Sage bionetworks, for instance, is a non-profit that collects and make biomedical data available. These people believe, as I do, that such data will lead to better medical care.
Changing incentives: setting the right goals
Making sustainable, quality scientific work that facilitates reproduction needs to be a clearly-visible benefit to researchers, young and senior. Such contributions should help them get jobs and grants.
An unsophisticated publication count is the basis of scientific evaluation. We need to accept publications about data, software, and replication of prior work in high-quality journals. They need to be strictly reviewed, to establish high standards on these contributions. This change is happening. Gigascience, amongst other venues, publishes data. The MLOSS (machine learning open source software) track of the JMLR (journal of machine learning research) publishes software, with a tough review on the software quality of the project.
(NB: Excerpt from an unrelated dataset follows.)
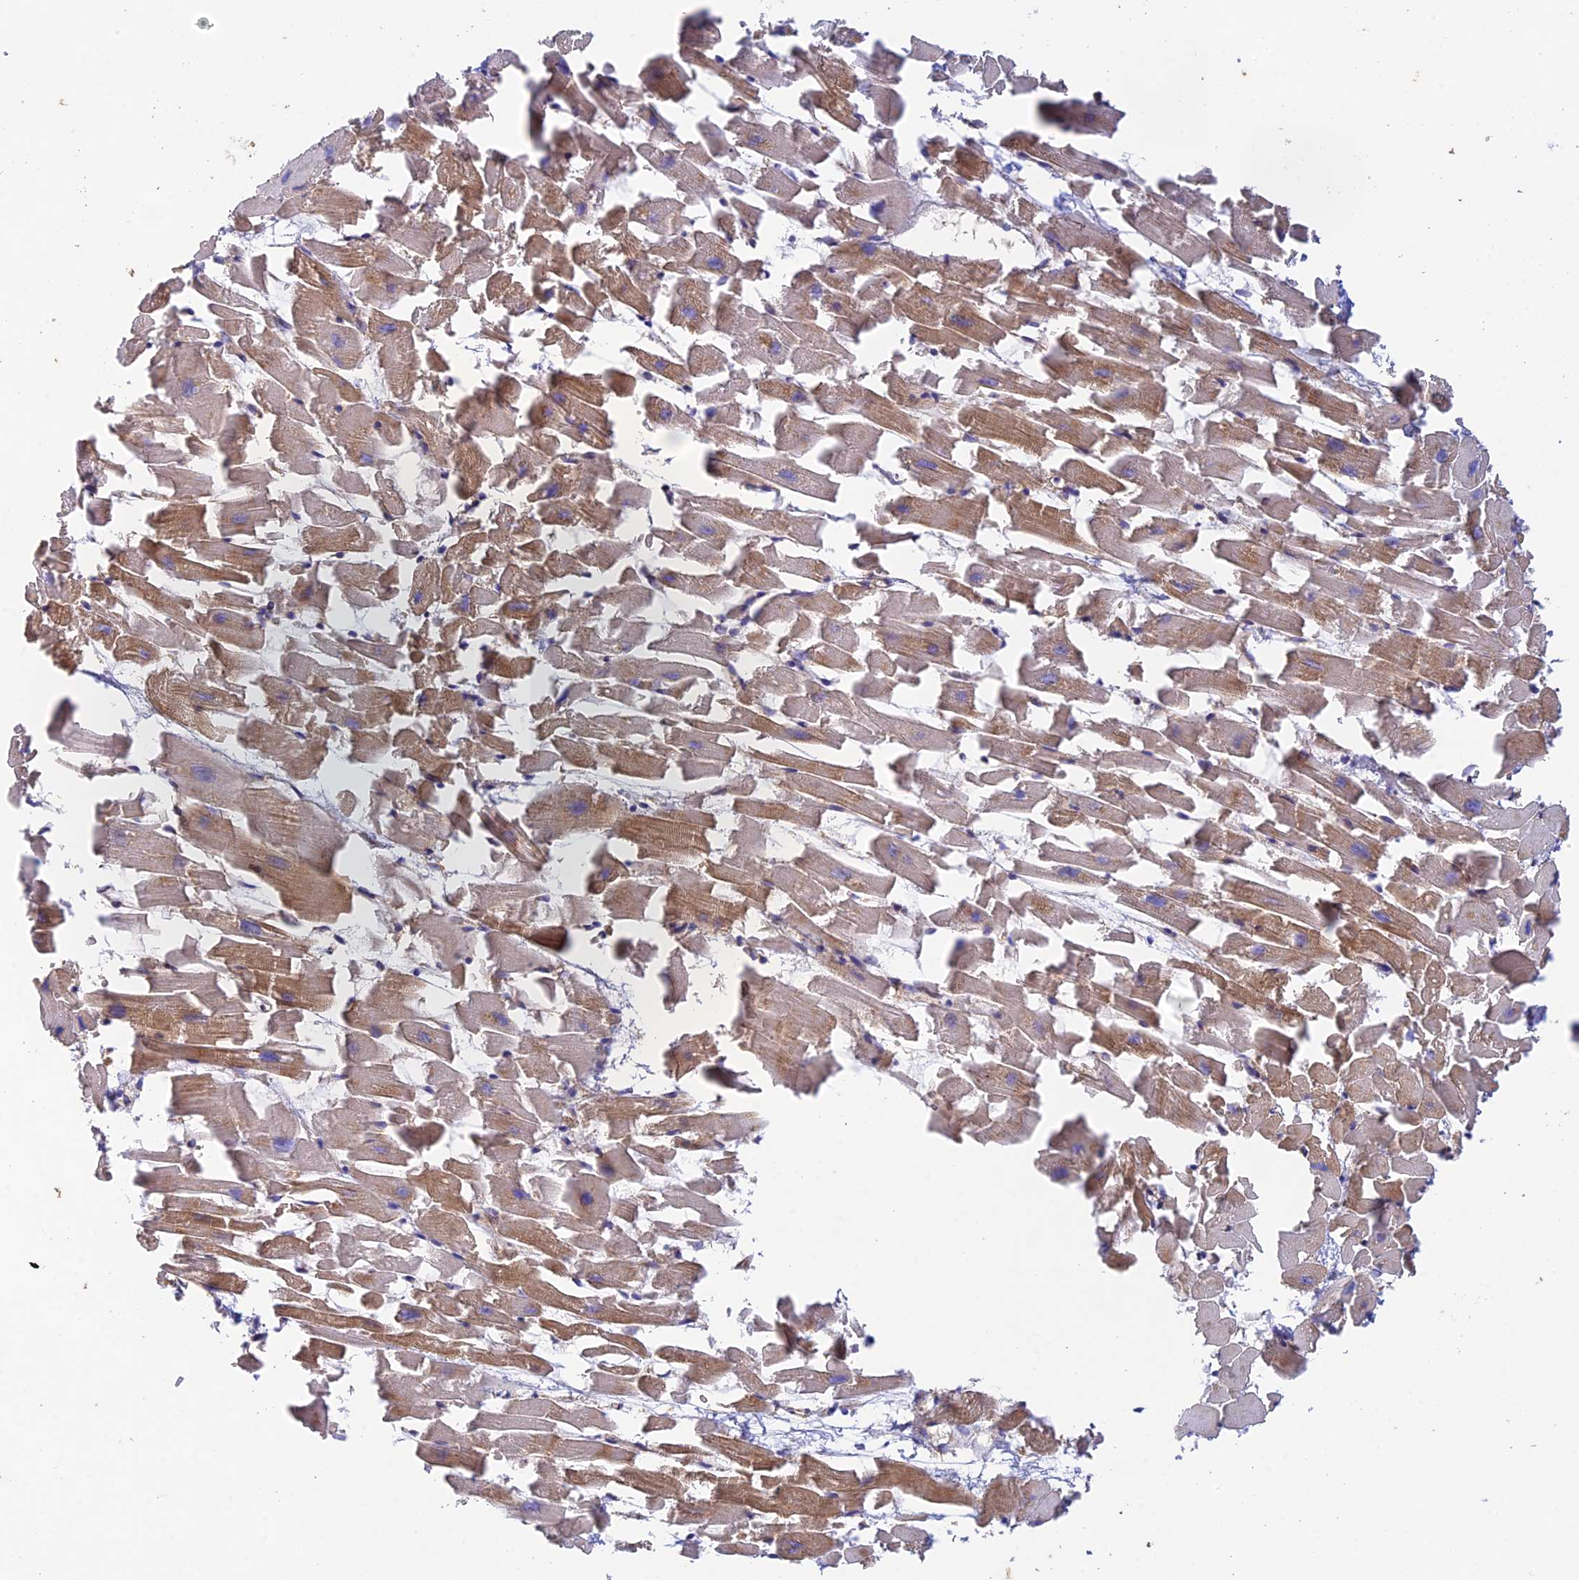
{"staining": {"intensity": "moderate", "quantity": ">75%", "location": "cytoplasmic/membranous"}, "tissue": "heart muscle", "cell_type": "Cardiomyocytes", "image_type": "normal", "snomed": [{"axis": "morphology", "description": "Normal tissue, NOS"}, {"axis": "topography", "description": "Heart"}], "caption": "Normal heart muscle demonstrates moderate cytoplasmic/membranous positivity in approximately >75% of cardiomyocytes.", "gene": "MYO9A", "patient": {"sex": "female", "age": 64}}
Yet software is still often under cited: many will use a software implementing a method, and only cite the original paper that proposed the method. Another remaining challenge is: how to give credit for continuing development and maintenance.
Fast-paced science is probably useful even if fragile. But the difference between a quick proof of concept and solid, reproducible and reusable work needs to be acknowledged. It is important to select for publication not only impressive results, but also sound reusable material and methods. The latter are the foundation of future scientific developments, but high-impact journals tend to focus on the former.